-Intro

You set up firewalls, e-mail filtering, Intrusion Detection Systems (IDS), personal firewalls, Censor Software (both on network and personal level) and they still get in. What I'm referring to is those pesky VBS, similar worms inhibiting the Windows platform right now and maybe a few real life crackers here and there. For the network administrator, this can be a real problem. Even when he has secured his network with the latest tools and patches, there is still a big chance of his kingdom getting infected, especially if it's made up of MS Windows machines, and its trusting users.

The main problem lies in the user's activities. Normally, the administrator is expected to shut off inbound connections so that malicious users cannot connect to the internal network. However, we are increasingly seeing that this is only one side of the coin. Most users will be accessing hostile networks, like IRC, even if they have no business to do so.

In this article I will be outlining some of the protocols that most Security related tools do not cover or even think of protecting users from. The HTTP protocol provides a backdoor for hackers and malicious crackers to get into your network; much the same goes for e-mail. While this is getting a lot of press right now, there's a lot more to network security than just HTTP and e-mail.

-Newsgroups

Newsgroups basically have the same problems as e-mail. The difference is that instead of infecting just the target user, a malicious newsgroup post targets more than just one. So if you're using Outlook Express to read Newsgroups, and have your mind at rest 'cause you're filtering your e-mails from known exploits and attachments, you could be in trouble.

Newsgroups although similar to e-mail, cannot be filtered in the exactly same way. A solution to this would be to deploy a newsgroup relay, that copies and filters all newsgroup posts to an internal host from a public newsgroup. Of course this can produce a number of problems, like slow updating times, clogged servers, and large hard disk space. Of course you could always perform a secure installation of the newsgroups clients on each and every machine in your network, but this is certainly not the most practical way to improve security, especially in a large network.

-Instant Messenger

Then there are the so called instant messenger and similar networks like IRC, ICQ, AOL-CHAT and other similar networks. With difference to Newsgroups and e-mail, these offer almost instant message reply. Obviously, these networks allow support for sending and receiving files, and many users are very, maybe overly willing to receive any file as longs it's named myself_nude.jpg.exe or anything similar.

This also means that users are more easily fooled into giving out personal information, some of which can give attackers some real advantage when trying to get into your network. Apart from this, accessing IRC and similar networks, exposes your firewall's IP address, or the user's NAT.

It is very common for users on IRC to get scanned for vulnerabilities. So if any user is accessing IRC, and has for example, PCAnywhere, telnetd or whatever running on the IP address shown on IRC, you'll be sure to get some bruteforcing one day or another.

ICQ is also known to be a very unsecured "protocol". In fact, ICQ makes no claim on the security of their product. Much the same goes to most other chatting networks, since they are generally not designed with security in mind, but rather overall "efficiency" and multitude of features to satisfy a big number of users. Of course, giving access to these services to users on a supposedly secure network, will create a backdoor in the network, and easily compromise the overall security.

-File Sharing

The relatively new file sharing applications, which allow users to download MP3s, videos, multimedia and apps.

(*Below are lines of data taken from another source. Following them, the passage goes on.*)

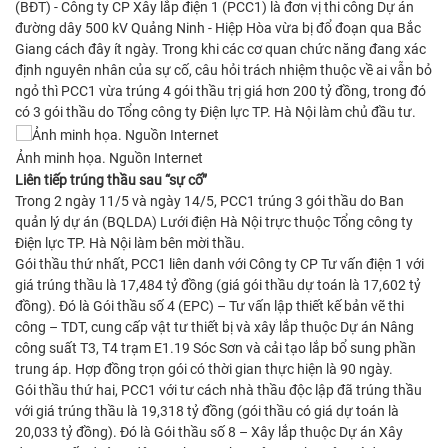
(BĐT) - Công ty CP Xây lắp điện 1 (PCC1) là đơn vị thi công Dự án
đường dây 500 kV Quảng Ninh - Hiệp Hòa vừa bị đổ đoạn qua Bắc
Giang cách đây ít ngày. Trong khi các cơ quan chức năng đang xác
định nguyên nhân của sự cố, câu hỏi trách nhiệm thuộc về ai vẫn bỏ
ngỏ thì PCC1 vừa trúng 4 gói thầu trị giá hơn 200 tỷ đồng, trong đó
có 3 gói thầu do Tổng công ty Điện lực TP. Hà Nội làm chủ đầu tư.
Ảnh minh họa. Nguồn Internet
Liên tiếp trúng thầu sau “sự cố”
Trong 2 ngày 11/5 và ngày 14/5, PCC1 trúng 3 gói thầu do Ban
quản lý dự án (BQLDA) Lưới điện Hà Nội trực thuộc Tổng công ty
Điện lực TP. Hà Nội làm bên mời thầu.
Gói thầu thứ nhất, PCC1 liên danh với Công ty CP Tư vấn điện 1 với
giá trúng thầu là 17,484 tỷ đồng (giá gói thầu dự toán là 17,602 tỷ
đồng). Đó là Gói thầu số 4 (EPC) – Tư vấn lập thiết kế bản vẽ thi
công – TDT, cung cấp vật tư thiết bị và xây lắp thuộc Dự án Nâng
công suất T3, T4 trạm E1.19 Sóc Sơn và cải tạo lắp bổ sung phần
trung áp. Hợp đồng trọn gói có thời gian thực hiện là 90 ngày.
Gói thầu thứ hai, PCC1 với tư cách nhà thầu độc lập đã trúng thầu
với giá trúng thầu là 19,318 tỷ đồng (gói thầu có giá dự toán là
20,033 tỷ đồng). Đó là Gói thầu số 8 – Xây lắp thuộc Dự án Xây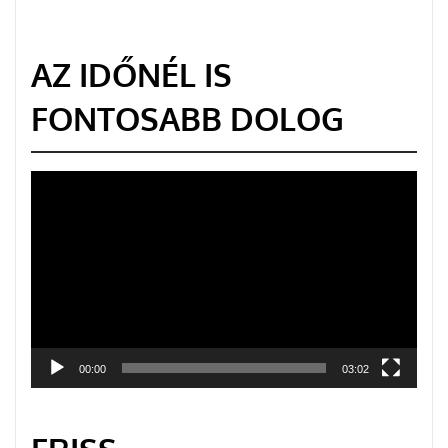
AZ IDŐNÉL IS
FONTOSABB DOLOG
Videólejátszó
00:00
03:02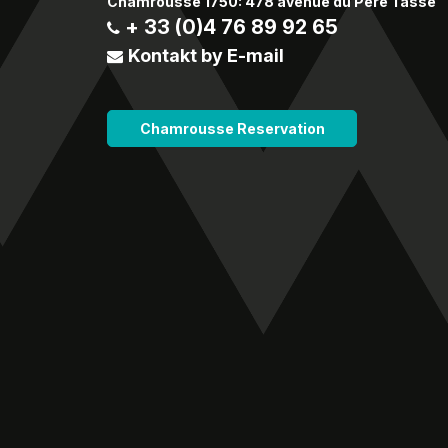
Chamrousse 1750: 478 avenue du Père Tasse
+ 33 (0)4 76 89 92 65
Kontakt by E-mail
Chamrousse Reservation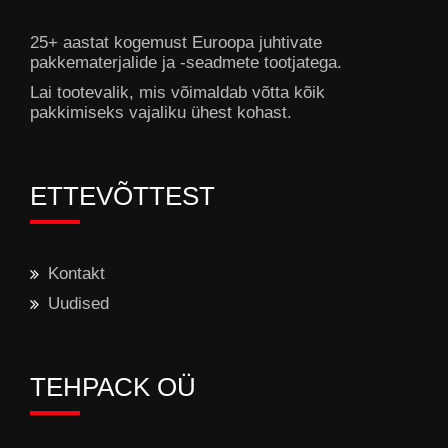
25+ aastat kogemust Euroopa juhtivate
pakkematerjalide ja -seadmete tootjatega.
Lai tootevalik, mis võimaldab võtta kõik
pakkimiseks vajaliku ühest kohast.
ETTEVÕTTEST
Kontakt
Uudised
TEHPACK OÜ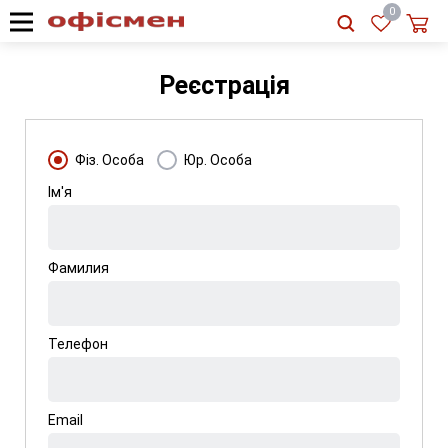
RU
|
UA
0
Реєстрація
Фіз. Особа
Юр. Особа
Ім'я
Фамилия
Телефон
Email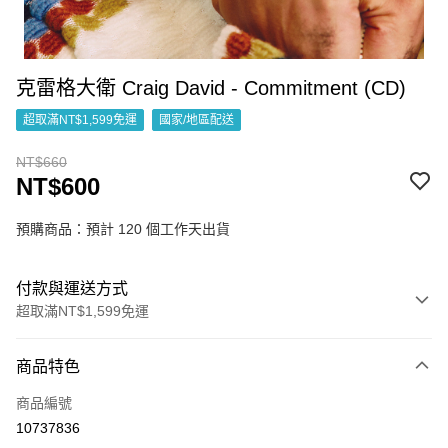
克雷格大衛 Craig David - Commitment (CD)
超取滿NT$1,599免運
國家/地區配送
NT$660
NT$600
預購商品：預計 120 個工作天出貨
付款與運送方式
超取滿NT$1,599免運
付款方式
商品特色
信用卡一次付款
商品編號
超商取貨付款
10737836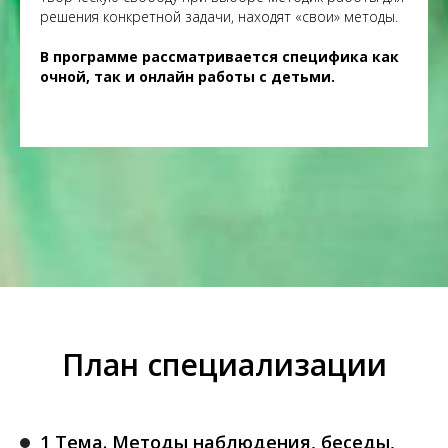
решения конкретной задачи, находят «свои» методы.
В программе рассматривается специфика как
очной, так и онлайн работы с детьми.
План специализации
1 Тема. Методы наблюдения, беседы,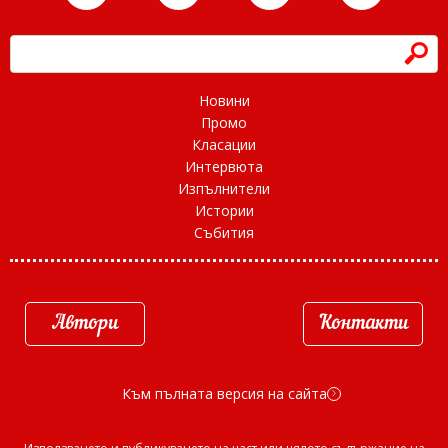
h
Новини
Промо
Класации
Интервюта
Изпълнители
Истории
Събития
Автори
Контакти
Към пълната версия на сайта
d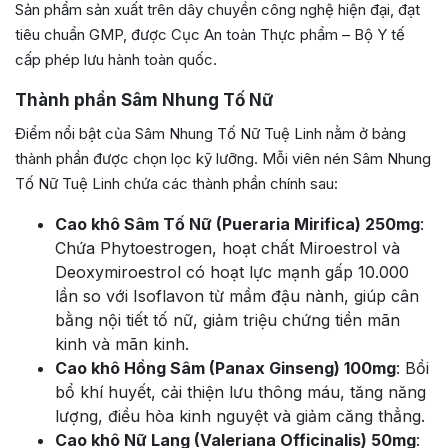
Sản phẩm sản xuất trên dây chuyền công nghệ hiện đại, đạt
tiêu chuẩn GMP, được Cục An toàn Thực phẩm – Bộ Y tế
cấp phép lưu hành toàn quốc.
Thành phần Sâm Nhung Tố Nữ
Điểm nổi bật của Sâm Nhung Tố Nữ Tuệ Linh nằm ở bảng
thành phần được chọn lọc kỹ lưỡng. Mỗi viên nén Sâm Nhung
Tố Nữ Tuệ Linh chứa các thành phần chính sau:
Cao khô Sâm Tố Nữ (Pueraria Mirifica) 250mg
:
Chứa Phytoestrogen, hoạt chất Miroestrol và
Deoxymiroestrol có hoạt lực mạnh gấp 10.000
lần so với Isoflavon từ mầm đậu nành, giúp cân
bằng nội tiết tố nữ, giảm triệu chứng tiền mãn
kinh và mãn kinh.
Cao khô Hồng Sâm (Panax Ginseng) 100mg
: Bồi
bổ khí huyết, cải thiện lưu thông máu, tăng năng
lượng, điều hòa kinh nguyệt và giảm căng thẳng.
Cao khô Nữ Lang (Valeriana Officinalis) 50mg
:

Napster is the most notorious of all current file sharing applications. No public exploits exist for the protocol in Napster, and it has not produced any significant security problems until now. This might be due to the fact that it only allows audio files (mp3s) to be shared, rather than any files.

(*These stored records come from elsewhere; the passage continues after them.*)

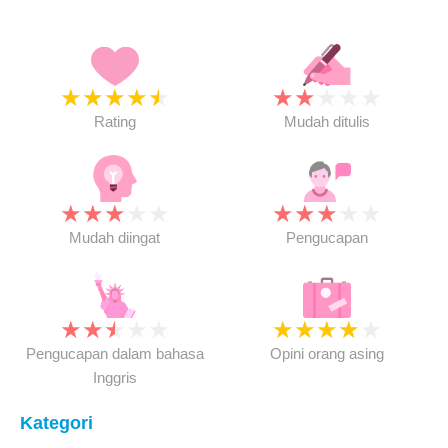
★
★
★
★
★
★
★
★
★
★
Rating
Mudah ditulis
★
★
★
★
★
★
★
★
★
★
Mudah diingat
Pengucapan
★
★
★
★
★
★
★
★
★
★
Pengucapan dalam bahasa
Opini orang asing
Inggris
Kategori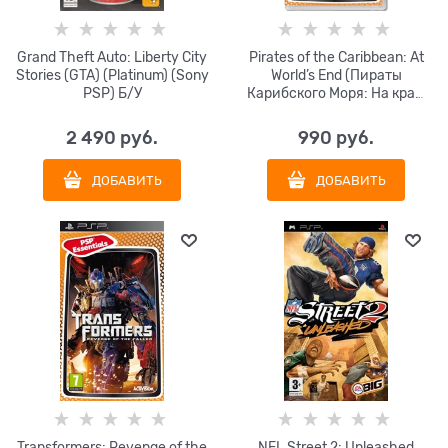
Grand Theft Auto: Liberty City
Pirates of the Caribbean: At
Stories (GTA) (Platinum) (Sony
World’s End (Пираты
PSP) Б/У
Карибского Моря: На краю
света) (русская версия)
(Essentials) (Sony PSP) Б/У
2 490
 руб.
990
 руб.
ДОБАВИТЬ
ДОБАВИТЬ
Transformers: Revenge of the
NFL Street 2: Unleashed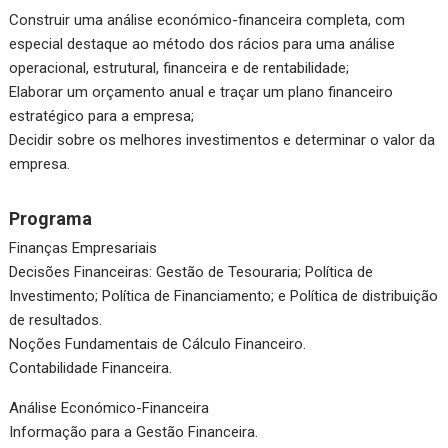
Construir uma análise económico-financeira completa, com
especial destaque ao método dos rácios para uma análise
operacional, estrutural, financeira e de rentabilidade;
Elaborar um orçamento anual e traçar um plano financeiro
estratégico para a empresa;
Decidir sobre os melhores investimentos e determinar o valor da
empresa.
Programa
Finanças Empresariais
Decisões Financeiras: Gestão de Tesouraria; Política de
Investimento; Política de Financiamento; e Política de distribuição
de resultados.
Noções Fundamentais de Cálculo Financeiro.
Contabilidade Financeira.
Análise Económico-Financeira
Informação para a Gestão Financeira.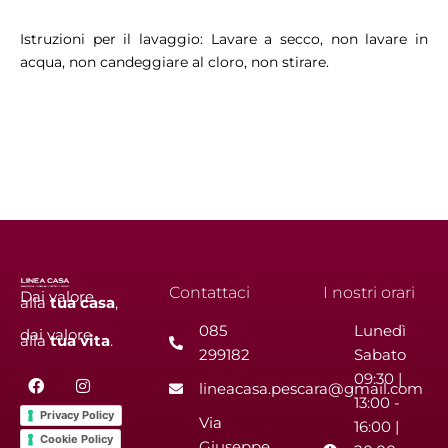
Istruzioni per il lavaggio: Lavare a secco, non lavare in
acqua, non candeggiare al cloro, non stirare.
Contattaci
I nostri orari
Dai valore
alla
tua
casa
,
085
Lunedì
dai valore
alla
tua
vita
.
299182
Sabato
F
I
09:30 |
lineacasa.pescara@gmail.com
a
n
13:00 -
c
s
Privacy Policy
Via
e
t
16:00 |
b
a
Cookie Policy
Giuseppe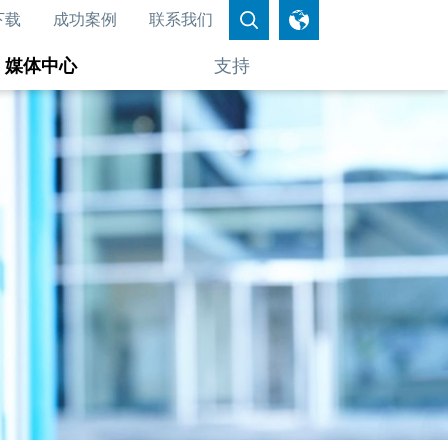
下载
成功案例
联系我们
媒体中心
支持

Another similar application, which has produced a lot less legal controversy is IMesh. This allows executables to pass, thus allowing viruses, Trojans and worms to flow through the network. Of course the user has to be fooled into running the file, similar to the IRC and ICQ file sharing problems. We should also keep in mind that this is quite unexplored territory as far as security goes, so ... any evil thoughts ?

Similar to this, we have Gnutella which boasts of decentralization. While testing this Network, I have found it quite unreliable. However I think that this will improve in terms of reliability. The idea of Gnutella gives me evil loads of ideas. For example worms could communicate through the Gnutella protocol, making them virtually impossible to shut off and difficult to detect. Maybe a virus writer could implement a system so that commands and files are tunneled through the protocol so that the worms can communicate between each other. All is perfect: the source code is available and the protocol is public. Of course I'll leave the details for your private research.

-Solutions

These kindof problems exist in any network that trusts it's own users. It's quite necessary to only allow users to only access trusted or filtered protocols and maybe sites where security is critical and data simply cannot be shared unless legal access is given. This applies to most Corporate networks, where compromising just one machine means a compromise on the whole network. The solution would be to add the required rules to the firewall and restrict access. Besides that it's very reasonable to educate the users and set up security policies. The traditional virus scanner always helps as well.